Тут набросилось на пленного несколько человек. Они сломали ему вторую руку и, сорвав с него шинель, гимнастерку и белье, стали вырезать на спине пятиконечную звезду. Быть может, если бы это была первая боль, он застонал бы или даже вскрикнул. Но он уже с утра привык к боли, а злость помогла ему держаться, когда он ослабевал. Лоскутья кожи были содраны со спины. Немец опять спросил, не расскажет ли чего-нибудь пленный.
— Что скажу? Сволочь ты, вот что скажу. Кого пугаешь? Людей не видал, виришвило![9] Думаешь, если ты сказал: грузин уважаю, — так я тебя тоже уважать буду?
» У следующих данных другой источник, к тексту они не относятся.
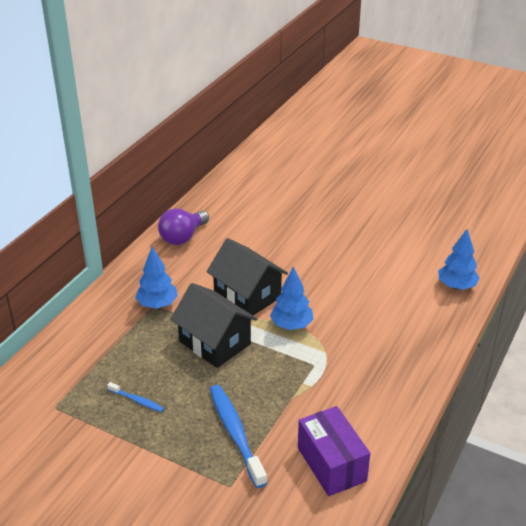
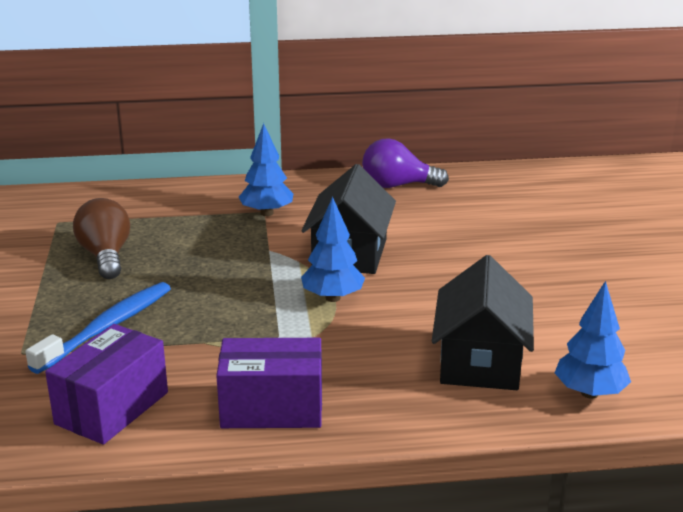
camera: 55 degrees right, 10 degrees down
blue toothbrush [107,382,164,412] -> brown light bulb [73,198,130,279]
black house [170,283,257,368] -> black house moved to [432,255,534,390]
none -> purple box [216,338,322,428]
Мы люди. Ты кто? Шакал и крыса тебя родили. Ты разве человек? У маймуна[10] зад красивей, чем твоя морда. У, заячий выкидыш! Была бы в моих руках сила, глаза бы у тебя под язык заскочили!
Сулухия сплюнул и, отвернувшись от немца, оглядел село. Дома из керченского известняка, с земляными, поросшими густой травой крышами, были полуразрушены, будто их только что выкопали из земли, как древность. Несколько насмерть перепуганных жителей жалось у домов. На улицах валялись обломки танков, коровьи рога, рваная солдатская обувь. Солнце низко стояло над пожелтевшей степью. Безмолвные, похожие на летучих мышей птицы бесшумно реяли стаями над единственным уцелевшим деревом в селе. Близился тихий вечер.
— Ой, дэда, спой теперь обо мне! — прошептал Григорий с глубокой нежностью. Вспомнился ему похожий вечер у себя дома, когда мать, выйдя к чинаре, что осеняет их двор своей трепещущей тенью, суровым старческим голосом запевала какую-нибудь древнюю, всеми забытую и потому свежо звучащую песню. — Мать, спой теперь обо мне!